Morton Rangers
- Full name: Morton Rangers Football Club
- Founded: 1880
- Dissolved: 1889?
- Ground: Uxbridge Road
- Secretary: Charles Henry Nicholls
| Home colours |

= Morton Rangers F.C. =

Defunct English football club

Morton Rangers was an association football club based in Shepherd's Bush.

==History==

The club entered the FA Cup once, in 1881–82, losing to the Old Foresters in the first round. The club's starting eleven was made up of seven players who had played for St Peter's Institute the previous season, and four from the newly-defunct Clarence. The club's president, Henry Morton Carr, had been secretary of the Clarence and honorary secretary of the institute.

The club was a founder member of the London Football Association in 1882 and lost 1–0 to Somerset in the first round of the London Senior Cup in 1884, its last reported match under the name being a win in Southend against the obscure Rochford Hundred in 1886.

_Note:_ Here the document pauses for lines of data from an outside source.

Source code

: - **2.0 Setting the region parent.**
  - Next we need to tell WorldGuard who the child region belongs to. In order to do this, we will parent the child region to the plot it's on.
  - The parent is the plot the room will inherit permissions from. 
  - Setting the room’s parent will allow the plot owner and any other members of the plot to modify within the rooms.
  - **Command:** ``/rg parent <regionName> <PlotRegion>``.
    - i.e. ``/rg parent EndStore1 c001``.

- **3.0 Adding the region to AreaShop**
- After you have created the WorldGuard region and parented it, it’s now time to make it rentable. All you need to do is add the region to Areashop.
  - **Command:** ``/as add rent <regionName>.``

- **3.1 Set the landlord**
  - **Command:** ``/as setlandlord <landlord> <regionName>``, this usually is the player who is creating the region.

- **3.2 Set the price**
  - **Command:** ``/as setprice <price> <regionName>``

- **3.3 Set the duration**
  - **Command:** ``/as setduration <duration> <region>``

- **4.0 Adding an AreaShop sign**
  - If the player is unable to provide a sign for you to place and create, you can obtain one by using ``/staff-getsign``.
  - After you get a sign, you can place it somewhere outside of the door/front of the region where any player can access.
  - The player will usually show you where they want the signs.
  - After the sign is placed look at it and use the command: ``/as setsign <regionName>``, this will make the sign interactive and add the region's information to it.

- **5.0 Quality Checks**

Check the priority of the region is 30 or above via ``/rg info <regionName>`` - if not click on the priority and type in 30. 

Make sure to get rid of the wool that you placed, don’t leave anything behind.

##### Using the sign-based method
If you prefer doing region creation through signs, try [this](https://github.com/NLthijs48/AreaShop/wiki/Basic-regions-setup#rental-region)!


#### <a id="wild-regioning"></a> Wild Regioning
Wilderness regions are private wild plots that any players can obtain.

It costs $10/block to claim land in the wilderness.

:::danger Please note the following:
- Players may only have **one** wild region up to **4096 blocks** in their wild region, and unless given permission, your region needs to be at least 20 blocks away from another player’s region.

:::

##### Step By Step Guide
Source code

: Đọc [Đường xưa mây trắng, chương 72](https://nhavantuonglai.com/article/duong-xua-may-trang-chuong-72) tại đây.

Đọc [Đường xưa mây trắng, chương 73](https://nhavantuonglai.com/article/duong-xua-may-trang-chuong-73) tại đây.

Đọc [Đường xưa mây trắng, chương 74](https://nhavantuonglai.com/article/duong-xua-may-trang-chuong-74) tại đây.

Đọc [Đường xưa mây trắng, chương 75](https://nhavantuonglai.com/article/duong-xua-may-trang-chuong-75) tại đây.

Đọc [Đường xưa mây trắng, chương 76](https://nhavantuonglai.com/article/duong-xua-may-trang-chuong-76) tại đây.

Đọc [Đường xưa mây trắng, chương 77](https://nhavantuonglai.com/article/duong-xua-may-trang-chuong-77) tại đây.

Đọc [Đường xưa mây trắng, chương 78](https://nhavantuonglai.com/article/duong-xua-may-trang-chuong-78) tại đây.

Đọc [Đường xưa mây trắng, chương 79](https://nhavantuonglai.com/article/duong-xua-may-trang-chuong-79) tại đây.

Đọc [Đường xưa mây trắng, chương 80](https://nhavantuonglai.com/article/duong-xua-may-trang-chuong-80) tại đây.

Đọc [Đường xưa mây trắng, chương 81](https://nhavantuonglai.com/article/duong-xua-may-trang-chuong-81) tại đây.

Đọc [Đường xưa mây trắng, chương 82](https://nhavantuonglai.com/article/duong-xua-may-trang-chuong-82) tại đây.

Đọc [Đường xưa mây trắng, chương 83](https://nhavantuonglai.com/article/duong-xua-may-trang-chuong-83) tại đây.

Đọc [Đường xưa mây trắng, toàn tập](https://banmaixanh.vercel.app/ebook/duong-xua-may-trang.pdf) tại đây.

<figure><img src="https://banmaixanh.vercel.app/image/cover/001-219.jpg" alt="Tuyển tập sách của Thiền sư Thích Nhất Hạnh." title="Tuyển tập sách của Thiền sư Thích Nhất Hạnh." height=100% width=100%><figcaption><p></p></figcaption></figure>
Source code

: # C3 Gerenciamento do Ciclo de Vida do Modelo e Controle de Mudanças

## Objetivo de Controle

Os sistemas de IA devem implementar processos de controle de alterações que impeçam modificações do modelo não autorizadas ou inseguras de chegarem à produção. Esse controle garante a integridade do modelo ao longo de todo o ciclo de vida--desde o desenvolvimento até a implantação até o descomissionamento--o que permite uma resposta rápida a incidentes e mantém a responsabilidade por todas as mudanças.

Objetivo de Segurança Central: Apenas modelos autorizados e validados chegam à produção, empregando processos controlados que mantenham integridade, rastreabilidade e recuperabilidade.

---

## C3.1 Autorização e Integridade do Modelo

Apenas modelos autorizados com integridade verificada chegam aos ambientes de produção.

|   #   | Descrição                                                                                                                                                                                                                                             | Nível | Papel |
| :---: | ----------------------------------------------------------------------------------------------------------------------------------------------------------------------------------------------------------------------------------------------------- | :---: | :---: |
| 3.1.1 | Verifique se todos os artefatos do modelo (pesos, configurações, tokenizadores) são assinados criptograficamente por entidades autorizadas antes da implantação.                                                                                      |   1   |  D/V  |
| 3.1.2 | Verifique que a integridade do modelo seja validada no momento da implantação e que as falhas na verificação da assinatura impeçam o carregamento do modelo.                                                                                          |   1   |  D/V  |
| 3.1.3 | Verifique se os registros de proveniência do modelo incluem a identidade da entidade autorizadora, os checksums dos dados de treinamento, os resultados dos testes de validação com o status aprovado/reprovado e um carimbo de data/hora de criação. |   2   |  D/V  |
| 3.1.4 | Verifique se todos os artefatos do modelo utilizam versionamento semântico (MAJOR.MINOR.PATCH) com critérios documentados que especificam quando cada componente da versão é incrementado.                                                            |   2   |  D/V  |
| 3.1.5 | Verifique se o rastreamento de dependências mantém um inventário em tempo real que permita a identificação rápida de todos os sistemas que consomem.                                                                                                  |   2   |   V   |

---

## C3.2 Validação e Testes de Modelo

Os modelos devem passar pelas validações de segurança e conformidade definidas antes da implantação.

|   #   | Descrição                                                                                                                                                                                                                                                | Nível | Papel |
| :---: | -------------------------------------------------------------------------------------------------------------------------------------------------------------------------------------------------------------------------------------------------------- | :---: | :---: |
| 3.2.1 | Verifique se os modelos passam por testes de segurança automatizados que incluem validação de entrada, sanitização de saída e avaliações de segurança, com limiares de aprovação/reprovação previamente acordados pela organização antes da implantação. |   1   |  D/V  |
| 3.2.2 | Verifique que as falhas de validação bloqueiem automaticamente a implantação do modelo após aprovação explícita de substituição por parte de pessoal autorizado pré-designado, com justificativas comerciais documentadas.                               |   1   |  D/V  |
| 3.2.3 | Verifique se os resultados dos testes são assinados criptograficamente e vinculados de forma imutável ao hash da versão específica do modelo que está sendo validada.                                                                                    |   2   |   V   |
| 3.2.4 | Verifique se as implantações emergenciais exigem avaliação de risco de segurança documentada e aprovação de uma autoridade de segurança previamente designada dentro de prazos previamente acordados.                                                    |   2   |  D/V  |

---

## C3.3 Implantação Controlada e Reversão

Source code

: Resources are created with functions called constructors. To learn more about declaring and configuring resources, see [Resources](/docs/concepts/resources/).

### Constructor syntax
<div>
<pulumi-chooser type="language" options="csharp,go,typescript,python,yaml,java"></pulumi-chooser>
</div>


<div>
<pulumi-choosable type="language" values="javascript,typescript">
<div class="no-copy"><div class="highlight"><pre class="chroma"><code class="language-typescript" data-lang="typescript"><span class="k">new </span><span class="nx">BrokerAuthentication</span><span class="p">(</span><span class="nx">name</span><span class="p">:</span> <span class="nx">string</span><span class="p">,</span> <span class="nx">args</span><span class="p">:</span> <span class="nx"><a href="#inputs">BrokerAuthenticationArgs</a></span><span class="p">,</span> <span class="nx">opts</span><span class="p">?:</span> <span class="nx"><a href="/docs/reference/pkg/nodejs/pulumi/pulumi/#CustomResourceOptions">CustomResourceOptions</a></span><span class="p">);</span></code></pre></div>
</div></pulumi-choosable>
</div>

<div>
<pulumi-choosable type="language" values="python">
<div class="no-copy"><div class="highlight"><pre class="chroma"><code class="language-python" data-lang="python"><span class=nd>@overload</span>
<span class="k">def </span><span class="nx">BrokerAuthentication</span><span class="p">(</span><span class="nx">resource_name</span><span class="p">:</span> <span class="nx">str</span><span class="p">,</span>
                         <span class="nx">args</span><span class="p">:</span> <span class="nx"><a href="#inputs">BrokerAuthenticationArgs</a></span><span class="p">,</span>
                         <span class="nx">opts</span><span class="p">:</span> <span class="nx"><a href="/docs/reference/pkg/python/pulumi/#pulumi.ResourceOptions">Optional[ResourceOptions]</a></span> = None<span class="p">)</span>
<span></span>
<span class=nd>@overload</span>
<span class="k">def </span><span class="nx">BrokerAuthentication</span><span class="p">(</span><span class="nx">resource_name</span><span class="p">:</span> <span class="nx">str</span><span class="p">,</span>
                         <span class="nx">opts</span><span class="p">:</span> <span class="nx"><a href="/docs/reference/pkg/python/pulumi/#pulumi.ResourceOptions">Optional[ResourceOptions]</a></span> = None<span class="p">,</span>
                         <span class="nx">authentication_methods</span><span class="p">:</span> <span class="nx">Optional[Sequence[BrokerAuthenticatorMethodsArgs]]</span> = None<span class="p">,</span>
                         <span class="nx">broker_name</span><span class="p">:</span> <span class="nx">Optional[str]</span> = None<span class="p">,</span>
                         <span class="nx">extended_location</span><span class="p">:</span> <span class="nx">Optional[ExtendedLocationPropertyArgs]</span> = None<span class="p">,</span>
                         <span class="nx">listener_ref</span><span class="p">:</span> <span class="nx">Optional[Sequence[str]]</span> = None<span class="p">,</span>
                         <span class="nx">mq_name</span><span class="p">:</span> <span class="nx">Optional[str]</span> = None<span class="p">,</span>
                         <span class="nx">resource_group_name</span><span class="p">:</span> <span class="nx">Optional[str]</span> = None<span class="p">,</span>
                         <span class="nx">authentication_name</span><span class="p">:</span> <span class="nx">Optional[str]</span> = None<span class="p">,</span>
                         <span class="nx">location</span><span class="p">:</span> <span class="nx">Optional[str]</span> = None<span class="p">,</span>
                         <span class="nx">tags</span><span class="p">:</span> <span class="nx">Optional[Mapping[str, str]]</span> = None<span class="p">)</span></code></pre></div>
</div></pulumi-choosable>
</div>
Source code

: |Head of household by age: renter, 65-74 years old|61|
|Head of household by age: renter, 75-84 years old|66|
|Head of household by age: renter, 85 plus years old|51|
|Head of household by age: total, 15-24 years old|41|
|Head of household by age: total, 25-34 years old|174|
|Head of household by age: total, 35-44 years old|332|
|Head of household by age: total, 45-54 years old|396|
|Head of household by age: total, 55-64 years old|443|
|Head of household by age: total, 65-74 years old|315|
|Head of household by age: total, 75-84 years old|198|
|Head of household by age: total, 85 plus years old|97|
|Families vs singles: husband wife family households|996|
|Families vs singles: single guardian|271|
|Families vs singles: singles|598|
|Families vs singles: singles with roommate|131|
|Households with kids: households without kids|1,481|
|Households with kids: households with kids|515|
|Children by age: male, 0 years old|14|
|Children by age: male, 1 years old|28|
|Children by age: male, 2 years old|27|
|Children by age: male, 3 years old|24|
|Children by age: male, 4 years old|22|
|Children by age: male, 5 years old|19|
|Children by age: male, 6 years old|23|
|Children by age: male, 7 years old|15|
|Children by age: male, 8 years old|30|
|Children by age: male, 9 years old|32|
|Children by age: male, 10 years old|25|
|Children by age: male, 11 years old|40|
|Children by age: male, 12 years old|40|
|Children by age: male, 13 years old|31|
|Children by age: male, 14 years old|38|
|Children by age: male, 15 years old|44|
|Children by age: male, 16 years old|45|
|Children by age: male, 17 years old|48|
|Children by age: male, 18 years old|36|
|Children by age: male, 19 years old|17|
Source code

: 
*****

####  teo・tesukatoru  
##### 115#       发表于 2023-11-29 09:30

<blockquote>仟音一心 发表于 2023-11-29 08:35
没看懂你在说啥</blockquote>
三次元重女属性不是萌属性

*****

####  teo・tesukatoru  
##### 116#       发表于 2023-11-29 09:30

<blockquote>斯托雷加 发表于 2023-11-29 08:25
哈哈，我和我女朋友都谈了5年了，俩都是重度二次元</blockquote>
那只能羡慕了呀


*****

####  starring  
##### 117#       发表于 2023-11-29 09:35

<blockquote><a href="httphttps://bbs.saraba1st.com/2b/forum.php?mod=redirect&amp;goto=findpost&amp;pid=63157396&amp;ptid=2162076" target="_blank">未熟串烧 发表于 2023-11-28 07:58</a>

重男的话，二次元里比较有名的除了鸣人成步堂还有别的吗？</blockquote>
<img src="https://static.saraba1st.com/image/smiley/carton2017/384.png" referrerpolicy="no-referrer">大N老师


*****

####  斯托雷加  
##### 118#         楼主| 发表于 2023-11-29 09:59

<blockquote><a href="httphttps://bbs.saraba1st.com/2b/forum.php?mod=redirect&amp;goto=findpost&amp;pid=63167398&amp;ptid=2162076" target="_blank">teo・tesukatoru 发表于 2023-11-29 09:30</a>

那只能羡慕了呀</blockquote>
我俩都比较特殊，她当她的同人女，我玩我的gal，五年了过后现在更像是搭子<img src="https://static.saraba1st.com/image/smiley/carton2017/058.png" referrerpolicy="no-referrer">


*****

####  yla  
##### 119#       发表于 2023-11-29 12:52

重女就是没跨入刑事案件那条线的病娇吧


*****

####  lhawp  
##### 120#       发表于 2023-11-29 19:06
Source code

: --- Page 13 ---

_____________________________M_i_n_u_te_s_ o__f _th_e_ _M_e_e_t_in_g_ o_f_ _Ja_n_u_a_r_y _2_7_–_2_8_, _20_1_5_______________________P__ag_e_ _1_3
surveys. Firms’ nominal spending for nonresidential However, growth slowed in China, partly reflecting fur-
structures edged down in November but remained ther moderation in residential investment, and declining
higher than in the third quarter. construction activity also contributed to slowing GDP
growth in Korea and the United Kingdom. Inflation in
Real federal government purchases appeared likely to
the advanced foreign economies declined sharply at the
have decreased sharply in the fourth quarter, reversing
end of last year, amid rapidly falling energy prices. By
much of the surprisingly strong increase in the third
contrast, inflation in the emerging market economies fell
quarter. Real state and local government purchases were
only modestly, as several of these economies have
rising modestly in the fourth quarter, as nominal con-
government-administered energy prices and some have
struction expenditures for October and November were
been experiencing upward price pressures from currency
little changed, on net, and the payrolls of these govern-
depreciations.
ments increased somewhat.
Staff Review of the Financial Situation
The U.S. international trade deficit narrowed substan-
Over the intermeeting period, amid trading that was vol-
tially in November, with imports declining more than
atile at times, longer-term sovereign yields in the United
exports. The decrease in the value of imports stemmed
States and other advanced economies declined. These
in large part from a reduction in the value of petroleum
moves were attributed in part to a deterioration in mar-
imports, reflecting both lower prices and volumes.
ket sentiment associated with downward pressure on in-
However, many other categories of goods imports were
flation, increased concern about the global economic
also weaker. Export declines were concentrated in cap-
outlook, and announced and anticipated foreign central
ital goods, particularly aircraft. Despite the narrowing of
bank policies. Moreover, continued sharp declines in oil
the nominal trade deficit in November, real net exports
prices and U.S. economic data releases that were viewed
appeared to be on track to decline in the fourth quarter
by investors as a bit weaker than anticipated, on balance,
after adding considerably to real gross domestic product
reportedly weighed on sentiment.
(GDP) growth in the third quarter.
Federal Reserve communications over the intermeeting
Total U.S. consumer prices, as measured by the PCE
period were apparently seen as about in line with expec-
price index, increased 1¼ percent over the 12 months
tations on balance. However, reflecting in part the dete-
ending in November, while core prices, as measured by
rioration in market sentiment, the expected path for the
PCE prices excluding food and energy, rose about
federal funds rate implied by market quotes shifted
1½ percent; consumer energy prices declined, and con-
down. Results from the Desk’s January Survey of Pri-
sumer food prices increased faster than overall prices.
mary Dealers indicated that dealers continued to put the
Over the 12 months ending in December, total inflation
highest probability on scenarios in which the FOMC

The club shortened its name to Rangers F.C., and played in the London Senior Cup in 1888 and in the Surrey Cup until 1889.

==Colours==

The club's colours were described as light blue and black.

==Ground==

The club played on the Uxbridge Road in Shepherd's Bush, using the Coningham Arms as its headquarters. By 1884 the club had moved to a ground in Wandsworth.